Of the $532-million the Red Cross received after the tsunamis, $116.5-million came in through its Web site and $23-million was donated online through Amazon.com and Yahoo.
In contrast, Internet contributions accounted for only $65.9-million of the nearly $1-billion the American Red Cross collected after the September 11, 2001, terrorist attacks.
During the past several days, "the pace of donations has been, for us, higher than tsunami," says Bill Strathmann, chief executive officer of Network for Good, a San Francisco nonprofit organization whose online giving site allows donors to contribute to any charity. On Wednesday and Thursday during peak times, he says, the site was processing a donation every other second or more than 1,800 gifts per hour.
Network for Good has seen relief contributions increase steadily throughout the week. On Monday, when the extent of the devastation was still unclear, the organization received $40,000 in relief donations. Tuesday the site handled $560,000, and $2.6-million on Wednesday. Thursday's total was just over $3-million, the biggest one-day tally in the organization's history.

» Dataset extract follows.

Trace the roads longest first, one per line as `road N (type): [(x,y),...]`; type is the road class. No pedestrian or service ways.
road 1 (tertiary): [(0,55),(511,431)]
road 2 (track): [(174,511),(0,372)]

Previously, the most money Network for Good had ever handled in one day was the $2.9-million donated through the site on December 31, 2004, which Mr. Strathmann says was a combination of both tsunami-relief gifts and year-end contributions.
Through the end of the day Wednesday, Internet gifts accounted for more than five times as much money as telephone contributions to America's Second Harvest, in Chicago. Of the more than $1-million the organization had raised for relief efforts, $450,000 came in online compared with $80,000 over the telephone. Corporate contributions make up the remaining $533,000.
"We've never seen this type of outpouring before," says Phil Zepeda, the organization's vice president for communication. "We have regular e-campaigns that we do. A successful campaign may bring in $7,000 or $8,000 over a timed period. This is just phenomenal support in a matter of days."
The Humane Society of the United States, in Washington, has raised more than $500,000 through the Internet for relief efforts to rescue and care for animals left behind in the disaster.
Wayne Pacelle, the organization's chief executive officer, believes that the Humane Society's extensive use of the Internet over the past several years helped lay the groundwork for the online totals it's seeing. He says that half of the money that has come in through the Web site can be traced to an e-mail appeal the organization sent out to 380,000 supporters.
Says Mr. Pacelle: "The Internet is the fast way that people are plugging in to show their support."
Ian Wilhelm contributed to this article.